The Children's Theater situation, in which it does not seem as if policies and procedures regarding the flow of goods and funds between the City and the Friends, specifically around costume sales, and possibly (I don't fully have a grasp of how these were funded) around the use and reimbursement of funds for program trips of participating youth and City staff, were clearly defined such that all stakeholders are in agreement. It is time to dust off and examine any existing agreements and policies with outside groups, and where lacking or where they might be improved, make needed changes and insure a viable template exists for use across all "Friends" organizations. The lack of proper financial controls within the city relative to the Children's Theatre staff is a separate matter, but if policy and procedures had been clear and properly implemented internally with staff, and externally with the Friends group, the Children's Theatre investigation would likely never have taken place.


Posted by Carl King, a resident of Duveneck/St. Francis
on Jun 16, 2008 at 6:58 pm

Sunshine is good, and is a positive step on the path forward. Rather than scaring off "Friends" volunteers, it should be encouraging that a sound framework is in place to avoid being drawn into any future financial scandals and conflicts of interest. As we depend more on Friends groups, we need clarity of policy. For example, we have had soccer groups give money to fields maintenance. We need to be clear about what, if any, benefits that group should receive over other user groups who have not contributed.

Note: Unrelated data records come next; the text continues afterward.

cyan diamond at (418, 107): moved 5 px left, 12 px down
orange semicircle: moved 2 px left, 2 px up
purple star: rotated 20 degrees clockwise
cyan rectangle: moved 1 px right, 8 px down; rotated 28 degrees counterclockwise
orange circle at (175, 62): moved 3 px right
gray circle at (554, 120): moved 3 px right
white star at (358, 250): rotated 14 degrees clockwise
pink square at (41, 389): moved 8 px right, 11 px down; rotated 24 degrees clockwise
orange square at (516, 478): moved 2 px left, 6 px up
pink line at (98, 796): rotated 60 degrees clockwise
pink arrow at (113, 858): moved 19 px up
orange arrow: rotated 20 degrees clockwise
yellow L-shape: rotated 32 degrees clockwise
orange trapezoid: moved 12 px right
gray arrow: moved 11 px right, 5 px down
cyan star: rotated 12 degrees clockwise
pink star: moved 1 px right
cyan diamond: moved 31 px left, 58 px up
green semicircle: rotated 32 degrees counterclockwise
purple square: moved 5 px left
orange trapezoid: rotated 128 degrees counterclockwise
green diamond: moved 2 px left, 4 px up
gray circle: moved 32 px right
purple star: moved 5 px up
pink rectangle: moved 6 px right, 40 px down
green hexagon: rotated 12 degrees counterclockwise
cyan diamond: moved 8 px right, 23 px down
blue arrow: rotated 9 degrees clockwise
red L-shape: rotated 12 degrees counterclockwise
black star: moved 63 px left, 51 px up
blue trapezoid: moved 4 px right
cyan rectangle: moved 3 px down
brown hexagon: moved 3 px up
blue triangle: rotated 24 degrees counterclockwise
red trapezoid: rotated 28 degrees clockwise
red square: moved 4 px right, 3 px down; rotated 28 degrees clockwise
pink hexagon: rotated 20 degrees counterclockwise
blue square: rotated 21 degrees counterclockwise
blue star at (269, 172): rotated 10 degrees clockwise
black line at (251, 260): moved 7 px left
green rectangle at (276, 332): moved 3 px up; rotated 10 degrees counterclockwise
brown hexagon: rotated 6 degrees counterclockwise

The Children's Theater situation, in which it does not seem as if policies and procedures regarding the flow of goods and funds between the City and the Friends, specifically around costume sales, and possibly (I don't fully have a grasp of how these were funded) around the use and reimbursement of funds for program trips of participating youth and City staff, were clearly defined such that all stakeholders are in agreement. It is time to dust off and examine any existing agreements and policies with outside groups, and where lacking or where they might be improved, make needed changes and insure a viable template exists for use across all "Friends" organizations. The lack of proper financial controls within the city relative to the Children's Theatre staff is a separate matter, but if policy and procedures had been clear and properly implemented internally with staff, and externally with the Friends group, the Children's Theatre investigation would likely never have taken place.